Would you give the number of lines below in which the string "Ispanija" appears? Nothing else is needed.

[Saved data entries]
________________
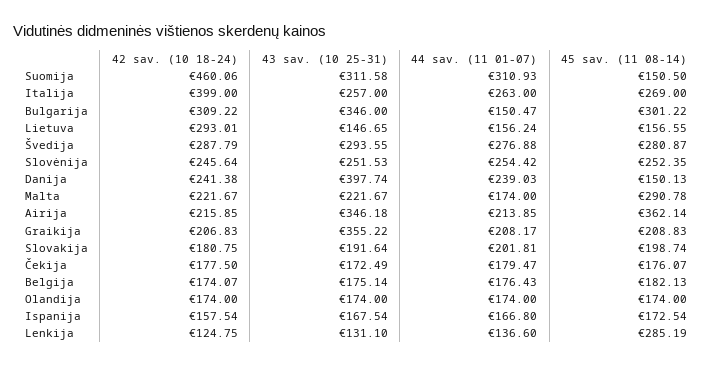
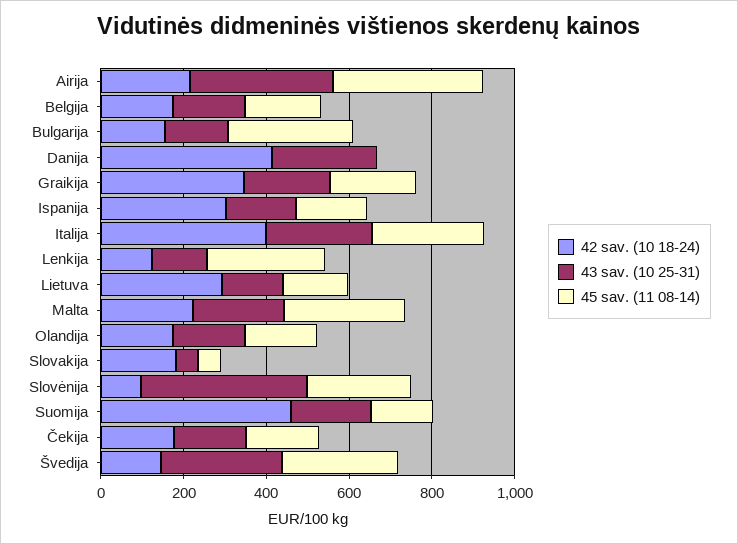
43 sav. (10 25-31), Suomija: 311.58 -> 200
44 sav. (11 01-07), Suomija: 310.93 -> none
44 sav. (11 01-07), Italija: 263 -> none
42 sav. (10 18-24), Bulgarija: 309.22 -> 150
43 sav. (10 25-31), Bulgarija: 346 -> 150
44 sav. (11 01-07), Bulgarija: 150.47 -> none
44 sav. (11 01-07), Lietuva: 156.24 -> none
42 sav. (10 18-24), Švedija: 287.79 -> 150
44 sav. (11 01-07), Švedija: 276.88 -> none
42 sav. (10 18-24), Slovėnija: 245.64 -> 100
43 sav. (10 25-31), Slovėnija: 251.53 -> 400
44 sav. (11 01-07), Slovėnija: 254.42 -> none
42 sav. (10 18-24), Danija: 241.38 -> 400
43 sav. (10 25-31), Danija: 397.74 -> 250
44 sav. (11 01-07), Danija: 239.03 -> none
45 sav. (11 08-14), Danija: 150.13 -> 0
44 sav. (11 01-07), Malta: 174 -> none
44 sav. (11 01-07), Airija: 213.85 -> none
42 sav. (10 18-24), Graikija: 206.83 -> 350
43 sav. (10 25-31), Graikija: 355.22 -> 200
44 sav. (11 01-07), Graikija: 208.17 -> none
43 sav. (10 25-31), Slovakija: 191.64 -> 50
44 sav. (11 01-07), Slovakija: 201.81 -> none
45 sav. (11 08-14), Slovakija: 198.74 -> 50
44 sav. (11 01-07), Čekija: 179.47 -> none
44 sav. (11 01-07), Belgija: 176.43 -> none
44 sav. (11 01-07), Olandija: 174 -> none
42 sav. (10 18-24), Ispanija: 157.54 -> 300
44 sav. (11 01-07), Ispanija: 166.8 -> none
44 sav. (11 01-07), Lenkija: 136.6 -> none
________________
> _Written answer_:
2